_ U.S. President George W. Bush wasted no time in telling Presidentelect Oscar Arias to waste no time in getting the Central American Free-Trade Agreement with the United States (CAFTA) ratified. The President called Arias March 10 – three days after his victory became official – to congratulate him and remind him that Costa Rica will suffer losses if the Legislative Assembly doesn’t soon ratify CAFTA, the daily La Nación reported. The agreement is being discussed in commission, where it must be approved before moving on to the Assembly floor. In their five-minute conversation, Bush also asked for Arias’ help in creating stability in Latin America, to which Arias gave a positive response. After the conversation, Arias said he is confident that his relationship with the United States will be better than it was during his first presidency 20 years ago, during which he did not support the Reagan administration’s backing of Central American wars.
_ Arias told religious leaders Tuesday it would be easier to change the Ten Commandments than to change CAFTA. Arias made the statement to four bishops from the Episcopal Conference who were visiting him to offer their congratulations, but who oppose the agreement and advocate its renegotiation. While the President-elect said he is open to dialogue, he told the bishops that CAFTA would generate investment and 65,000 jobs annually, La Nación reported. Archbishop Hugo Barrantes said the Catholic Church would be respectful of the vote in the Legislative Assembly, where it appears CAFTA will meet success after May 1 when the new legislators take office.
_ On Wednesday, the Supreme Elections Tribunal finished its manual recount of legislative ballots, and the results show that Arias will govern without a congressional majority. The National Liberation Party (PLN) will have 25 seats in the 57-member Legislative Assembly; the Citizen Action Party (PAC) will have 17 seats; the Libertarian Movement Party will have six seats; the Social Christian Unity Party (PUSC) will have five seats; and the National Union Party,Accessibility Without Exclusion Party (PASE), National Restoration Party, and the Broad Front will each have one seat.

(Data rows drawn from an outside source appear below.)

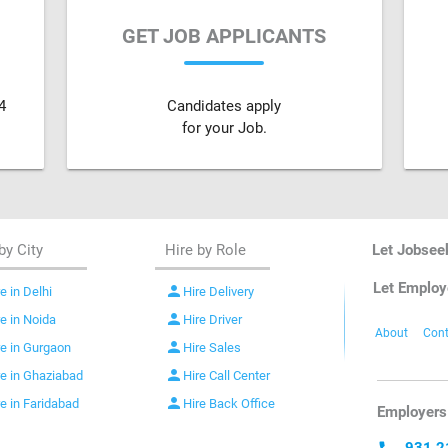
GET JOB APPLICANTS
4
Candidates apply
for your Job.
by City
Hire by Role
Let Jobsee
Let Employ
person
e in Delhi
Hire Delivery
person
re in Noida
Hire Driver
About
Cont
person
re in Gurgaon
Hire Sales
person
re in Ghaziabad
Hire Call Center
person
re in Faridabad
Hire Back Office
Employers 
931 2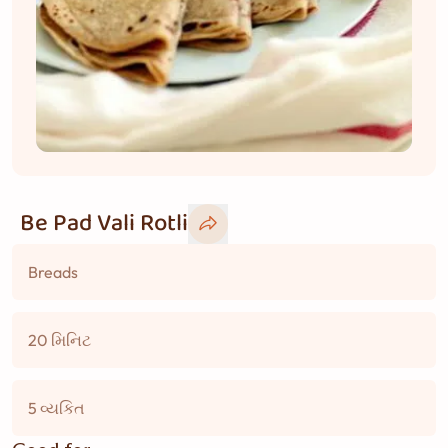
Be Pad Vali Rotli
Breads
20 મિનિટ
5 વ્યકિત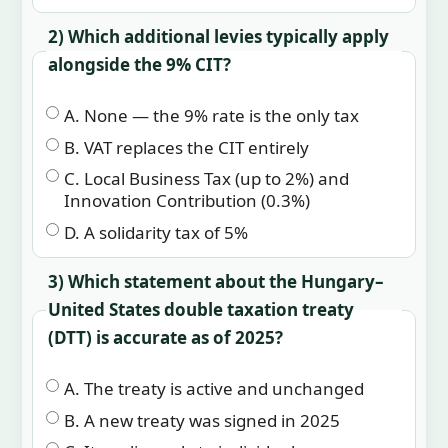
2) Which additional levies typically apply
alongside the 9% CIT?
A. None — the 9% rate is the only tax
B. VAT replaces the CIT entirely
C. Local Business Tax (up to 2%) and
Innovation Contribution (0.3%)
D. A solidarity tax of 5%
3) Which statement about the Hungary–
United States double taxation treaty
(DTT) is accurate as of 2025?
A. The treaty is active and unchanged
B. A new treaty was signed in 2025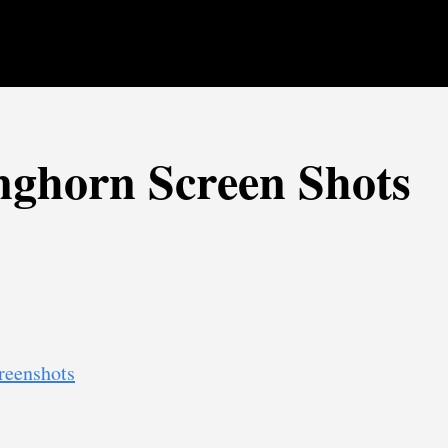
ghorn Screen Shots
reenshots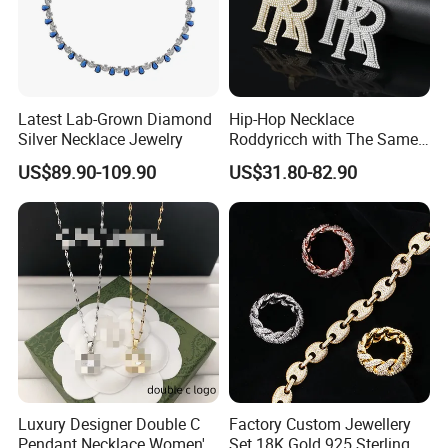
Latest Lab-Grown Diamond
Hip-Hop Necklace
Silver Necklace Jewelry
Roddyricch with The Same
Double R Rolls-Royce Logo
US$89.90-109.90
US$31.80-82.90
Letter Pendant Necklace
Luxury Designer Double C
Factory Custom Jewellery
Pendant Necklace Women's
Set 18K Gold 925 Sterling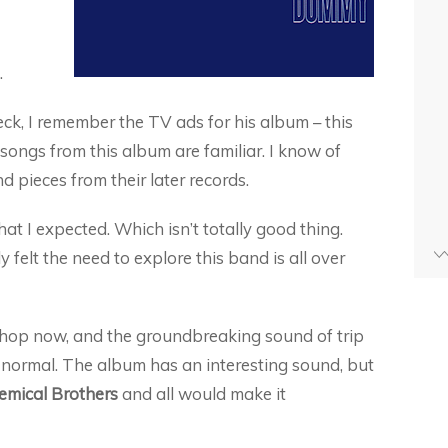
.
eck, I remember the TV ads for his album – this
songs from this album are familiar. I know of
nd pieces from their later records.
at I expected. Which isn’t totally good thing.
 felt the need to explore this band is all over
 hop now, and the groundbreaking sound of trip
ormal. The album has an interesting sound, but
emical Brothers
and all would make it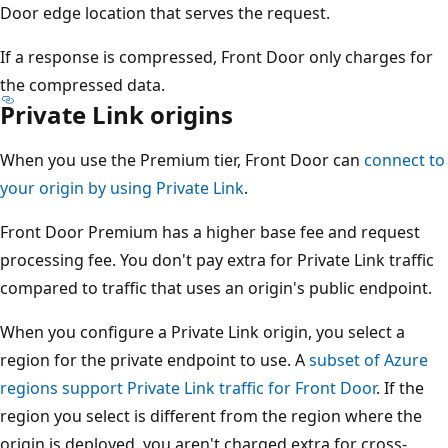
Door edge location that serves the request.
If a response is compressed, Front Door only charges for
the compressed data.
Private Link origins
When you use the Premium tier, Front Door can
connect to
your origin by using Private Link
.
Front Door Premium has a higher base fee and request
processing fee. You don't pay extra for Private Link traffic
compared to traffic that uses an origin's public endpoint.
When you configure a Private Link origin, you select a
region for the private endpoint to use. A
subset of Azure
regions support Private Link traffic for Front Door
. If the
region you select is different from the region where the
origin is deployed, you aren't charged extra for cross-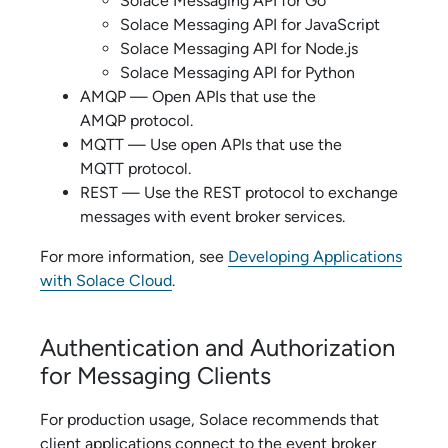
Solace Messaging API for Go
Solace Messaging API for JavaScript
Solace Messaging API for Node.js
Solace Messaging API for Python
AMQP — Open APIs that use the
AMQP protocol.
MQTT — Use open APIs that use the
MQTT protocol.
REST — Use the REST protocol to exchange
messages with
event broker service
s.
For more information, see
Developing Applications
with Solace Cloud
.
Authentication and Authorization
for Messaging Clients
For production usage,
Solace
recommends that
client applications connect to the
event broker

_ Arias last week met with Francisco de Paula Gutiérrez, president of the Central Bank, and announced the economist would continue heading the financial institution. While Gutiérrez didn’t comment on the announcement, Arias said the bank chief would provide stability to the country’s economy. One of Gutiérrez’s most important battles is to reduce inflation, which reached 14% last year – the second highest in Latin America. Gutiérrez and Arias agree that $2.6 billion in Central Bank losses – a series of debts it incurred following the debt crisis of the 1980s that are financed by printing currency – should be transferred to the Finance Ministry. The debt would become part of the national debt and be paid off through debt bonds, rather than printing currency, which pushes inflation upward.
_While the President-elect has been meeting all week long with leaders of various institutions, his brother and future Minister of the Presidency, Rodrigo Arias, met Monday with President Abel Pacheco’s Presidency Minister and Vice-President Lineth Saborío. The two discussed the forthcoming transfer of power and Rodrigo encouraged the current administration to move forward with CAFTA, its complementary agenda and a new concessions law. Pacheco and Arias are expected to meet in the coming weeks.

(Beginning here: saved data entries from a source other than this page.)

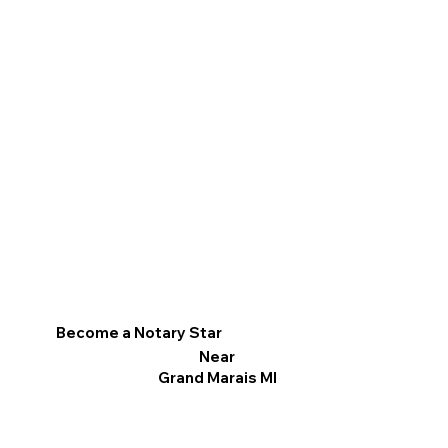
Become a Notary Star
Near
Grand Marais MI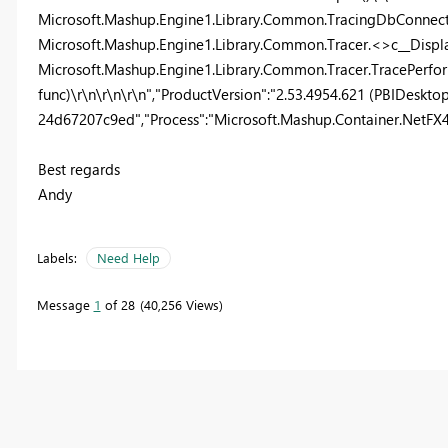
Microsoft.Mashup.Engine1.Library.Common.TracingDbConnect
Microsoft.Mashup.Engine1.Library.Common.Tracer.<>c__Displ
Microsoft.Mashup.Engine1.Library.Common.Tracer.TracePerfor
func)\r\n\r\n\r\n","ProductVersion":"2.53.4954.621 (PBIDeskt
24d67207c9ed","Process":"Microsoft.Mashup.Container.NetFX40"
Best regards
Andy
Labels:
Need Help
Message
1
of 28
40,256 Views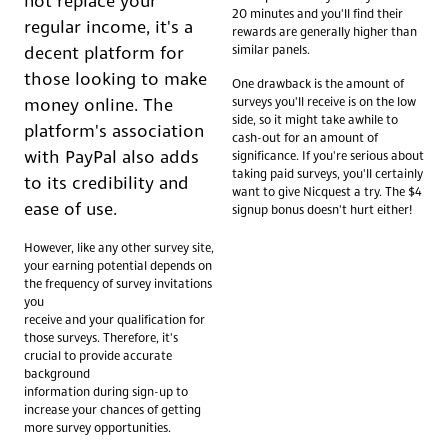
not replace your
20 minutes and you'll find their
regular income, it's a
rewards are generally higher than
similar panels.
decent platform for
those looking to make
One drawback is the amount of
surveys you'll receive is on the low
money online. The
side, so it might take awhile to
platform's association
cash-out for an amount of
with PayPal also adds
significance. If you're serious about
taking paid surveys, you'll certainly
to its credibility and
want to give Nicquest a try. The $4
ease of use.
signup bonus doesn't hurt either!
However, like any other survey site,
your earning potential depends on
the frequency of survey invitations
you
receive and your qualification for
those surveys. Therefore, it's
crucial to provide accurate
background
information during sign-up to
increase your chances of getting
more survey opportunities.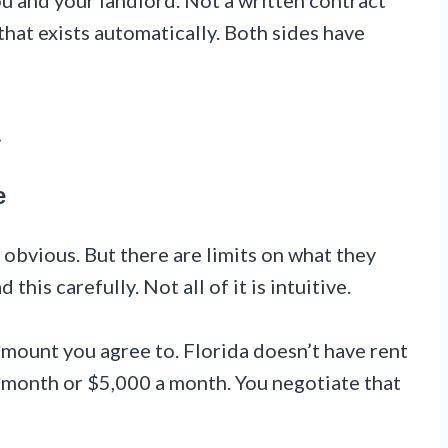
u and your landlord. Not a written contract
that exists automatically. Both sides have
a
e
 obvious. But there are limits on what they
his carefully. Not all of it is intuitive.
mount you agree to. Florida doesn’t have rent
 month or $5,000 a month. You negotiate that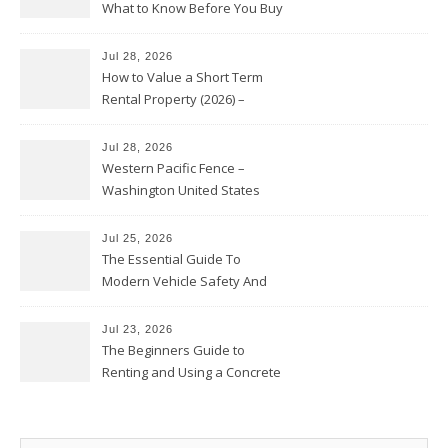
What to Know Before You Buy
Jul 28, 2026
How to Value a Short Term
Rental Property (2026) –
Personal Finance Article
Jul 28, 2026
Western Pacific Fence –
Washington United States
Jul 25, 2026
The Essential Guide To
Modern Vehicle Safety And
Protection – The Full Auto
Report
Jul 23, 2026
The Beginners Guide to
Renting and Using a Concrete
Saw Safely – Savvy Home
Resources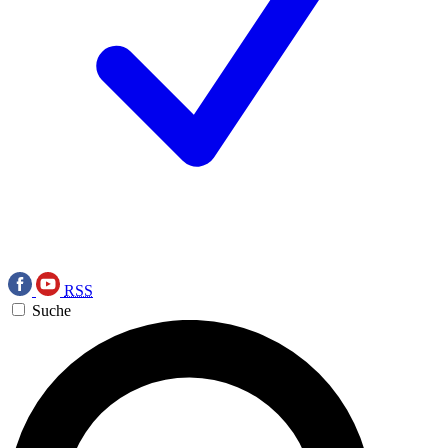
RSS
Suche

_ Former President José Maria Figueres (1994-1998) made a return to Latin America last week from his new home in Switzerland, according to La Nación. Figueres, who hasn’t been in Costa Rica since being loosely connected to the Alcatel corruption scandal that forced ex-President Miguel Angel Rodríguez to resign from his post as Secretary General of the Organization of American States (OAS) in 2004, was in Santiago, Chile last week at the invitation of now-former President Ricardo Lagos. Figueres didn’t attend the swearing-in ceremony of Michelle Bachelet, however, before he returned to Europe, the daily reported.
_ President Pacheco did attend the ceremony in the coastal city of Valparaiso, Chile, held last Saturday. Bachelet became the country’s first woman President as 17 Presidents and heads of state looked on. Pacheco and his wife Leila Rodríguez sat next to Venezuelan President Hugo Chavez, who reportedly asked the First Lady how to help his cold, to which she suggested Aspirin and Coke, La Nación reported.
_ The guest list for Arias’May 8 swearing-in ceremony could include British Prime Minister Tony Blair, Spanish singer Joan Manuel Serrat, and Arias’ fellow Nobel Peace Prize winners, such as Guatemalan activist Rigoberta Menchú and former U.S. President Jimmy Carter, the daily Al Día reported. While Arias’ brother Rodrigo didn’t get specific, he told the daily the event would include Nobel Prize winners and foreign Presidents. Former U.S. presidential candidate and Arias friend John Kerry is also expected to attend the event, which will likely be held in the National Stadium in west San José. The celebration, which has a budget of ¢100 million ($199,000) could also feature a gala dinner, dances in the park and fireworks, Al Día reported.